Qualquer pessoa que já observou uma criança ou adolescente jogando um videogame violento chega à conclusão que aquilo não pode dar em boa coisa. Neles é possível matar de inúmeras formas: atropelar, decapitar, espancar até a morte. As vítimas podem ser monstros, mas também pessoas, animais, todos podem ser barbaramente destruídos. Pensar que isso incita à violência é quase óbvio. É um acinte à inteligência duvidar que tal prática não seja perniciosa.
Os jogos são inócuos quanto ao quesito incitar, ensinar e emular a violência
E se eu lhe dissesse que não! Que os jogos são inócuos quanto ao quesito incitar, ensinar e emular a violência. De onde tirei semelhante disparate? Da literatura científica a respeito: foram feitos centenas de testes, por vários psicólogos, de diferentes lugares e linhas teóricas. Sugiro um livro que comenta o somatório dessas pesquisas: Brincando de matar monstros, de Gerard Jones.
Cito isso para lembrar que o bom senso pode nos trair. Uma relação entre causa e efeito que parece natural, nem sempre procede. Recorro ao tema para descrever outro contexto, onde isso nos leva a caminhos igualmente enganosos: o sexo e seus traumatismos. Essas últimas semanas, muitas pessoas têm se pronunciado, com medo de que representações alusivas ao sexo possam desencaminhar alguém.

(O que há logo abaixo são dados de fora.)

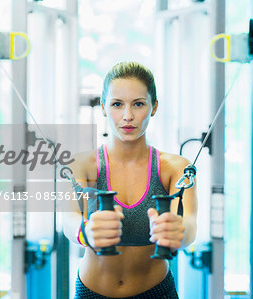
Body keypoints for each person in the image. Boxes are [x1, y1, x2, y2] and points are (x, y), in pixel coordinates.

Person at [62, 61, 198, 298]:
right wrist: (86, 232)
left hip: (156, 292)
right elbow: (68, 220)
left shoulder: (175, 167)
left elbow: (189, 224)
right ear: (104, 107)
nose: (127, 116)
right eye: (117, 104)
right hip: (92, 292)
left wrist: (179, 232)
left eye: (138, 104)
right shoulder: (80, 164)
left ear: (153, 107)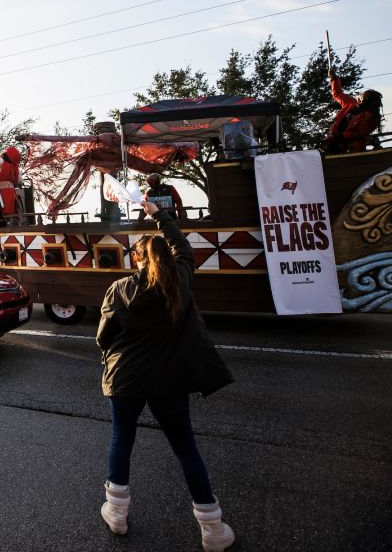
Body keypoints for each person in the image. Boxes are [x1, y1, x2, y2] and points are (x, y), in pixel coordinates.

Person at [95, 198, 236, 550]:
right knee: (186, 447)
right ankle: (213, 528)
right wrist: (159, 216)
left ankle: (117, 513)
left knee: (121, 439)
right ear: (168, 258)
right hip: (170, 380)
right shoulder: (181, 281)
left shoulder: (121, 289)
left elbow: (103, 337)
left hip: (126, 377)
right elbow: (183, 246)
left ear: (138, 259)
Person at [324, 69, 382, 153]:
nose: (360, 98)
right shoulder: (351, 103)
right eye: (361, 97)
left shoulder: (371, 117)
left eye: (363, 97)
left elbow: (360, 133)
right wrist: (334, 79)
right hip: (332, 142)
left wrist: (341, 135)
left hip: (351, 148)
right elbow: (338, 94)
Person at [0, 146, 23, 225]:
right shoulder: (16, 168)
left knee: (2, 206)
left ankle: (6, 221)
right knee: (11, 206)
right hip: (11, 190)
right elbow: (20, 181)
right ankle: (11, 220)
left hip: (0, 191)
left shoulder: (1, 164)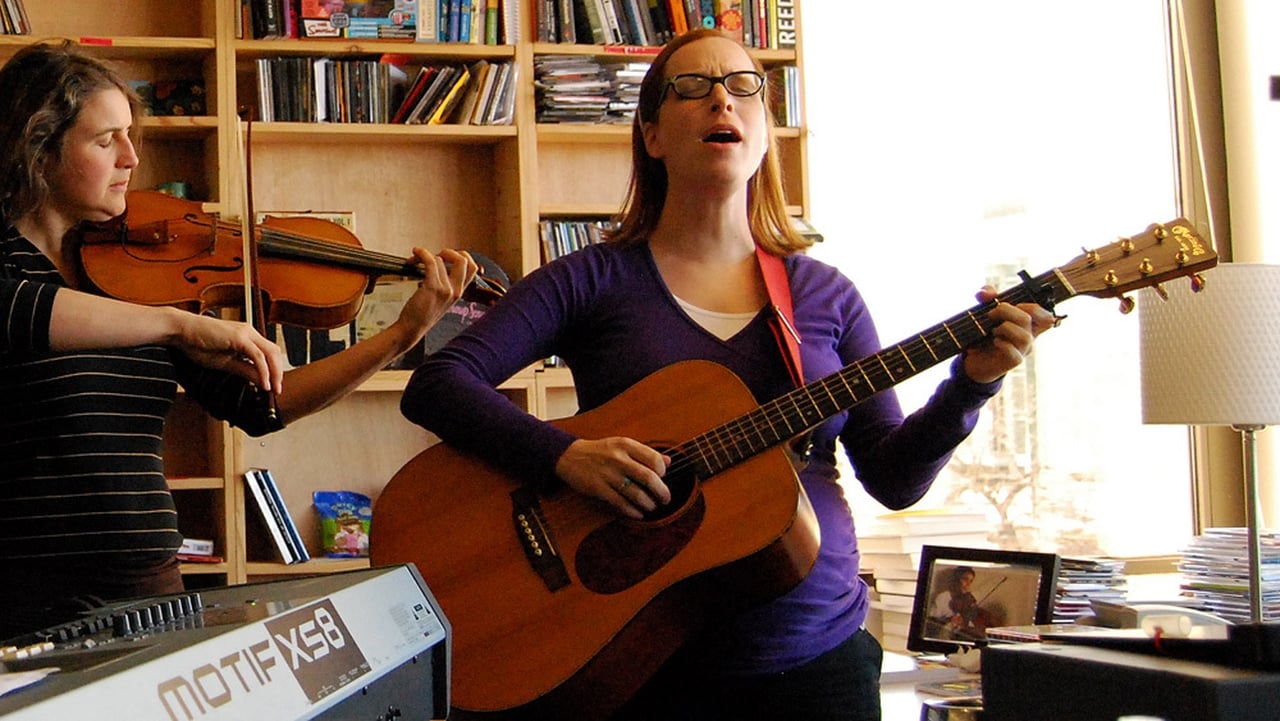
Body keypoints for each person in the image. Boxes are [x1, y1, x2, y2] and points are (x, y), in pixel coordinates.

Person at [399, 28, 1055, 721]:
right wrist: (566, 457)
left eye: (744, 86)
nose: (722, 99)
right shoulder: (592, 278)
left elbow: (893, 477)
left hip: (815, 661)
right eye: (692, 87)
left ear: (764, 129)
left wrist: (971, 385)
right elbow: (439, 383)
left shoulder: (825, 295)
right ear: (651, 135)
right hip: (638, 661)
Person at [0, 42, 477, 639]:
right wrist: (181, 323)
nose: (131, 158)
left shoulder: (134, 268)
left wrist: (405, 333)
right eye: (105, 141)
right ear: (37, 150)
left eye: (130, 134)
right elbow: (23, 312)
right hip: (23, 597)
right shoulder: (13, 269)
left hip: (150, 590)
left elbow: (263, 404)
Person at [928, 566, 980, 640]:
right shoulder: (944, 596)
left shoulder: (969, 597)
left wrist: (965, 619)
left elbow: (972, 617)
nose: (968, 584)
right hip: (947, 631)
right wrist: (950, 619)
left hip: (963, 632)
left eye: (971, 581)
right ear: (957, 579)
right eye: (965, 579)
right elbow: (932, 620)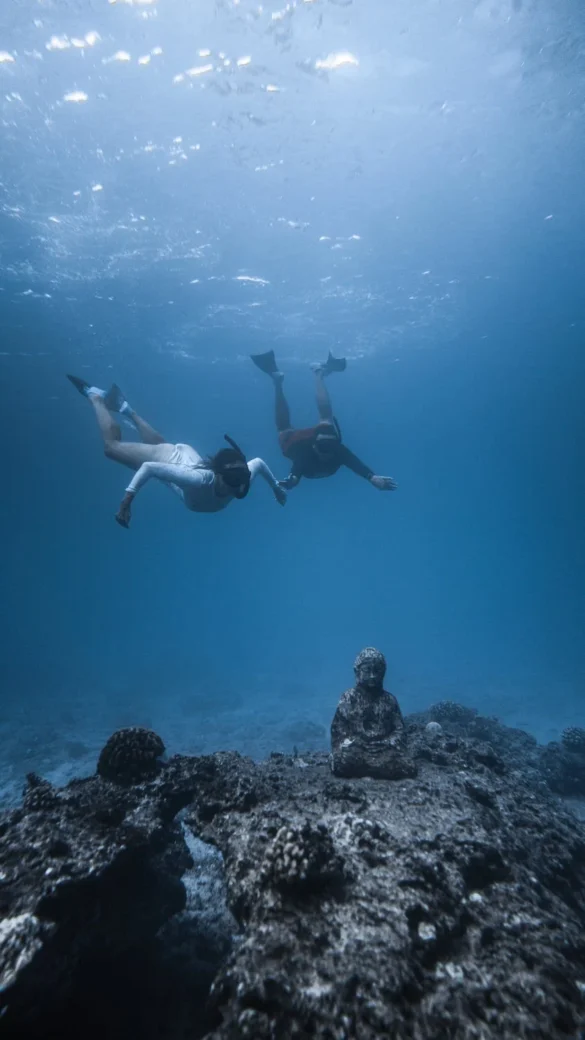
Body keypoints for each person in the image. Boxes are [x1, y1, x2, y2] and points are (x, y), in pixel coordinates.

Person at [67, 375, 286, 528]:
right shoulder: (199, 480)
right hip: (169, 459)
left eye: (242, 478)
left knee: (164, 446)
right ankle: (95, 397)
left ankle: (126, 409)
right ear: (218, 474)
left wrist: (276, 488)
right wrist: (126, 502)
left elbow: (257, 462)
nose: (237, 486)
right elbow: (149, 468)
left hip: (183, 456)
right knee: (111, 448)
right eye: (233, 479)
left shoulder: (240, 477)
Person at [250, 350, 398, 492]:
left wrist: (372, 478)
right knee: (321, 420)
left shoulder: (336, 449)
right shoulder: (306, 455)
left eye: (331, 448)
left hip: (306, 441)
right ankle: (315, 374)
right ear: (314, 446)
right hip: (299, 445)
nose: (328, 453)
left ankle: (285, 380)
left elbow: (354, 463)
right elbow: (296, 472)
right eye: (326, 449)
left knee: (289, 428)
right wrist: (291, 481)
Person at [330, 647, 416, 780]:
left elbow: (399, 731)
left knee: (407, 765)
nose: (372, 676)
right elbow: (338, 730)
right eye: (367, 670)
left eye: (377, 671)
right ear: (357, 671)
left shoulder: (389, 700)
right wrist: (355, 742)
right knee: (344, 759)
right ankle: (375, 770)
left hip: (384, 750)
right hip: (357, 749)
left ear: (384, 672)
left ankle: (366, 770)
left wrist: (387, 742)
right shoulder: (348, 698)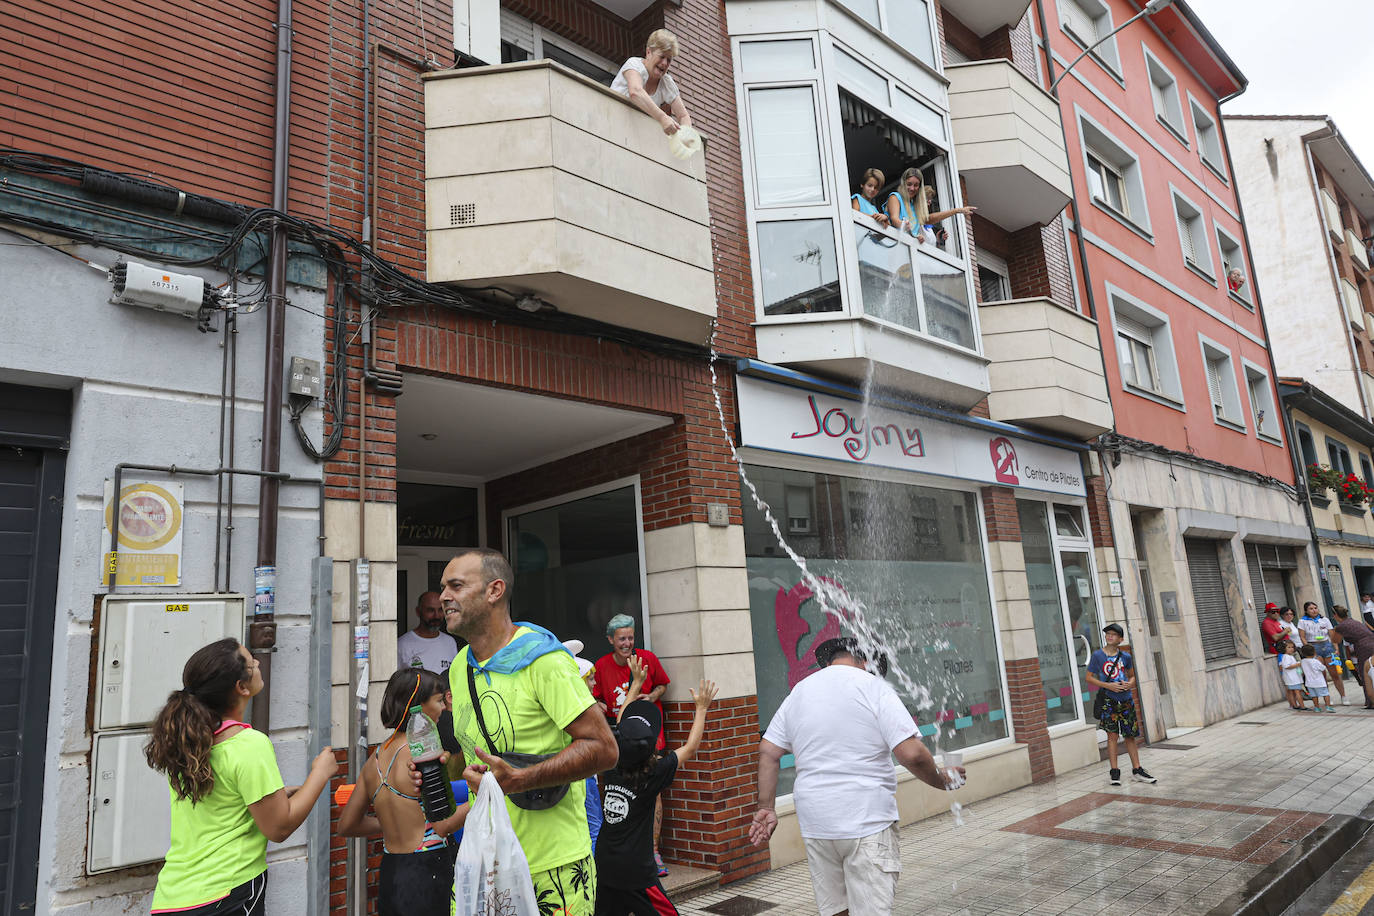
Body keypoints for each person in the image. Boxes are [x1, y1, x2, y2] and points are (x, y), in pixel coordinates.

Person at [436, 547, 619, 916]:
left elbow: (604, 749)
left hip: (552, 867)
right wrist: (444, 767)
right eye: (443, 588)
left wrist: (522, 779)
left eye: (456, 586)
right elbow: (474, 758)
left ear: (494, 591)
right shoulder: (460, 666)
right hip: (483, 864)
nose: (443, 597)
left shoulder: (545, 662)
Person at [749, 637, 965, 916]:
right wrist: (943, 779)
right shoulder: (873, 687)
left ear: (830, 660)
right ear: (867, 662)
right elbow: (912, 753)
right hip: (866, 820)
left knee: (836, 909)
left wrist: (766, 807)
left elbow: (768, 751)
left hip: (817, 823)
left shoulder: (800, 691)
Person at [145, 639, 338, 915]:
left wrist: (276, 795)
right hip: (227, 895)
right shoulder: (248, 744)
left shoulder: (188, 741)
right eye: (251, 663)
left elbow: (220, 804)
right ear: (241, 687)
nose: (258, 663)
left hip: (173, 899)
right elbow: (279, 828)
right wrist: (320, 774)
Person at [338, 668, 482, 916]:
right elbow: (442, 825)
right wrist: (482, 799)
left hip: (391, 872)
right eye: (439, 700)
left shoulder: (375, 758)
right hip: (427, 872)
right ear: (418, 706)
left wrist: (394, 823)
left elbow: (347, 825)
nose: (444, 708)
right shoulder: (423, 752)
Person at [595, 662, 718, 916]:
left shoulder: (611, 764)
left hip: (605, 865)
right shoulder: (653, 773)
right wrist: (702, 708)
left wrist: (635, 685)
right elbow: (691, 747)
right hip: (638, 875)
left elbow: (622, 724)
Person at [592, 612, 673, 874]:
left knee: (653, 790)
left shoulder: (647, 659)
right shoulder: (602, 666)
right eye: (621, 639)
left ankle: (653, 851)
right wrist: (600, 705)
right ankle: (623, 849)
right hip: (617, 739)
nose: (627, 643)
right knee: (615, 791)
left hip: (650, 736)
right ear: (610, 640)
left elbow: (663, 685)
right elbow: (594, 697)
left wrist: (652, 696)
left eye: (630, 637)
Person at [1086, 623, 1157, 786]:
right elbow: (1089, 678)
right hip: (1109, 701)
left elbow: (1132, 676)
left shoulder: (1125, 657)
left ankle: (1137, 770)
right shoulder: (1098, 656)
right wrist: (1108, 685)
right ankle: (1114, 772)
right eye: (1107, 634)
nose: (1109, 636)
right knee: (1112, 736)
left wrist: (1129, 684)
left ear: (1120, 639)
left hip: (1126, 700)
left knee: (1130, 735)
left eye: (1113, 634)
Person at [611, 30, 693, 136]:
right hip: (612, 123)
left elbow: (683, 116)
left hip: (634, 134)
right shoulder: (634, 65)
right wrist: (663, 118)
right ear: (648, 52)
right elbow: (635, 92)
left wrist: (686, 136)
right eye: (662, 56)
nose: (664, 63)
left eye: (669, 60)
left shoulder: (666, 83)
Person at [884, 168, 975, 246]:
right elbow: (895, 219)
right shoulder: (895, 197)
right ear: (903, 183)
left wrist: (956, 211)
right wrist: (907, 228)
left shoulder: (915, 207)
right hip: (892, 245)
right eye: (909, 184)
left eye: (916, 185)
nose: (912, 188)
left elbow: (927, 219)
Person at [1298, 601, 1348, 705]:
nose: (1314, 610)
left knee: (1335, 673)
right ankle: (1327, 697)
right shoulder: (1302, 621)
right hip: (1313, 647)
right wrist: (1308, 649)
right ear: (1306, 610)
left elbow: (1332, 635)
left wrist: (1336, 648)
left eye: (1315, 608)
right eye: (1311, 608)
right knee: (1322, 674)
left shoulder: (1324, 620)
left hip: (1327, 645)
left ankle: (1343, 696)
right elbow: (1302, 636)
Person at [398, 590, 460, 673]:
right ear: (418, 612)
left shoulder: (450, 642)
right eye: (430, 610)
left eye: (440, 610)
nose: (436, 616)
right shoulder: (402, 645)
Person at [1329, 606, 1374, 708]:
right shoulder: (1353, 621)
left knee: (1365, 673)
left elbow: (1336, 640)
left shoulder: (1341, 626)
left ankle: (1371, 702)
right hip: (1371, 642)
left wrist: (1333, 631)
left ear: (1335, 615)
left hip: (1364, 647)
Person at [1300, 643, 1335, 712]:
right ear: (1314, 652)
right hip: (1319, 682)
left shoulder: (1303, 661)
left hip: (1309, 683)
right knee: (1325, 694)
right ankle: (1328, 706)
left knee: (1314, 696)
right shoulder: (1315, 661)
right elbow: (1323, 668)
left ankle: (1317, 707)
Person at [1278, 639, 1305, 711]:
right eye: (1288, 647)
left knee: (1292, 692)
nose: (1291, 649)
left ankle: (1295, 705)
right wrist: (1297, 664)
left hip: (1291, 678)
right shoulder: (1286, 657)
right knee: (1297, 692)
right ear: (1284, 648)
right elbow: (1287, 666)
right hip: (1292, 678)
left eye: (1292, 647)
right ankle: (1302, 706)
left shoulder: (1289, 656)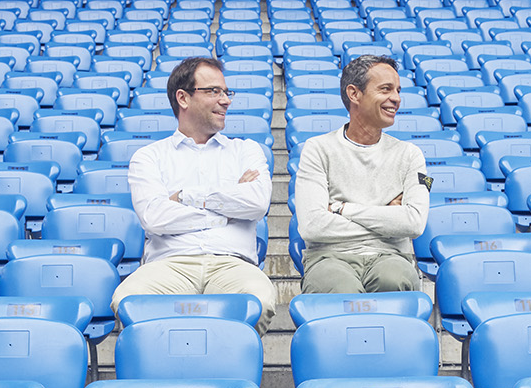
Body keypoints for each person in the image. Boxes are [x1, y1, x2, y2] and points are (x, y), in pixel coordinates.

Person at [110, 55, 277, 334]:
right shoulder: (149, 157)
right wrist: (226, 211)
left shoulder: (246, 150)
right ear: (183, 98)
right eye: (213, 91)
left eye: (226, 92)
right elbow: (155, 217)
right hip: (170, 264)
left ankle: (229, 377)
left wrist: (186, 196)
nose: (226, 100)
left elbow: (257, 203)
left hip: (231, 263)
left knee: (258, 300)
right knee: (128, 299)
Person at [292, 54, 429, 294]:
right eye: (386, 89)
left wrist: (341, 209)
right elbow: (312, 226)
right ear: (354, 93)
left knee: (394, 280)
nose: (395, 98)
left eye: (398, 90)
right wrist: (387, 216)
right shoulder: (317, 149)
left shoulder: (410, 154)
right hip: (329, 257)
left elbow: (414, 223)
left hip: (391, 256)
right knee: (338, 288)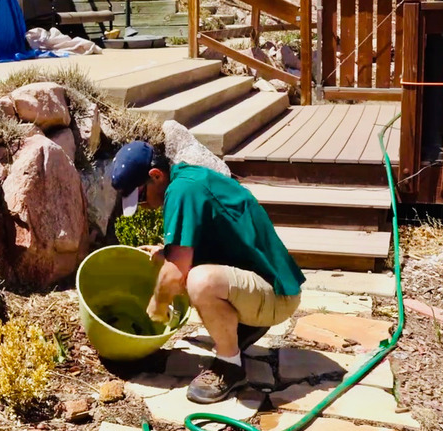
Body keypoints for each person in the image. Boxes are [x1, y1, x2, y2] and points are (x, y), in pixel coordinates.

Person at [110, 140, 305, 404]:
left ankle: (230, 367)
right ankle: (243, 327)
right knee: (178, 268)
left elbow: (177, 272)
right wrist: (166, 254)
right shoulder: (187, 180)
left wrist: (157, 304)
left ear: (156, 176)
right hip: (262, 282)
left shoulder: (182, 191)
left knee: (198, 282)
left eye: (140, 197)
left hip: (277, 296)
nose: (142, 206)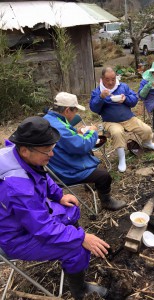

Meu trabalho é com pessoas que sofrem e entre elas, algumas padecem dos efeitos de abusos sexuais. Outras procuram tratamento por terem alguma desavença com seus desejos eróticos. Ou seja, o sexo, as identidades de gênero e seus desdobramentos são meu tema, como também da comunidade psi. Nosso cotidiano é escutar como o sexo se encaixa na vida de cada um.
Quando temos intimidade com uma história, podemos supor o que causou certo destino e quando algo foi abusivo ou traumático. Nunca topamos com um trauma proveniente de uma representação, mas sim de uma experiência. Tampouco encontramos traumas oriundos de algo visto em um cinema, na TV, em um livro, uma obra de arte. O que determina, machuca, fere são sempre outras pessoas em experiências concretas.
Não é a visão de um órgão sexual no papel ou em uma escultura que traumatiza; já o mesmo órgão mostrado por um exibicionista, com sua aparição intempestiva e agressiva, deixa marcas. O mesmo vale para um abusador: ele se constituiu a partir de traumas reais, não se tornou assim por sugestão alheia.
A violência não se instala por brincar com ela e sim pelo convívio com pais brutais, colegas agressivos ou um cotidiano violento. O mesmo se dá com o que traumatiza no sexo, depende das pessoas ao redor da vítima e de como o fato foi discursado. Se algo fere a sensibilidade adulta de alguns, não quer dizer que cause danos aos mais jovens. Como diria o Veríssimo, temos o "sexo na cabeça", todos nós, por isso ficamos sempre nervosos a seu respeito.